Business

November 23, 2011

Naira devaluation: Interbank rate rises to N159.3/$

By Babajide Komolafe
Lagos — The interbank exchange rate, yesterday, rose to N159.3 per dollar in response to the devaluation of the naira by the Central Bank of Nigeria, CBN, on Monday

The apex bank at the end of its Monetary Policy Committee (MPC) meeting devalued the naira by moving the mid-point of the official exchange rate to N155 per dollar from N150 per dollar, while maintain three per cent limit below and above it.

Vanguard investigation revealed that the interbank exchange rate rose in response to the movement as banks raised the selling rate.
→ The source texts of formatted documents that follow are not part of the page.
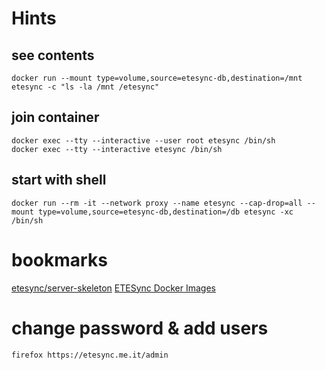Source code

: # Hints
## see contents
	docker run --mount type=volume,source=etesync-db,destination=/mnt etesync -c "ls -la /mnt /etesync"
## join container
	docker exec --tty --interactive --user root etesync /bin/sh
	docker exec --tty --interactive etesync /bin/sh
## start with shell
	docker run --rm -it --network proxy --name etesync --cap-drop=all --mount type=volume,source=etesync-db,destination=/db etesync -xc /bin/sh
# bookmarks
[etesync/server-skeleton](https://github.com/etesync/server-skeleton)
[ETESync Docker Images](https://github.com/victor-rds/docker-etesync)
# change password & add users
	firefox https://etesync.me.it/admin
Consequently, the interbank exchange rate which used to hover between N157.5 and N158 per dollar rose to N159.3 at the close of business, yesterday.

A senior foreign exchange dealer who spoke under anonymity said the interbank market had been under pressure before the devaluation but the intervention by the apex bank had kept the interbank rate at around N158. He said with a new upper limit of N160 per dollar, such intervention would only be necessary if the interbank rate rises above N160.

However, the parallel market exchange rate did not respond to the devaluation, as the exchange rate remained stable at N160 per dollar.

Harrison Owoh, Managing Director/Chief Executive H.J Trust BDC told Vanguard that the parallel market exchange rate had long adjusted upward when the CBN had indicated it would devalue the naira by moving the mid-point of the official rate.

 

He said more so, there is no demand pressure in the market hence there is no incentive to take advantage of the devaluation to increase exchange rate.

While announcing its decision to devalue the naira, the CBN in its MPC communiqué said, “The Committee noted the continuing demand pressures in the foreign exchange market and the slow rate of reserve accretion as indicators that liquidity conditions may still need further tightening.

“On the other hand, lending rates are already high and having

Impact on the real sector, and global headwinds may make further tightening counter-productive and pro-cyclical should oil price fall significantly.

“Also, a combination of small fiscal adjustments and moderate depreciation in the exchange rate of the naira should compensate for maintaining current interest rate stance. Finally, the Committee noted that December is usually a period of muted economic activity, and an appropriate time to pause and assess the full impact of the recent tightening decisions after a lag.”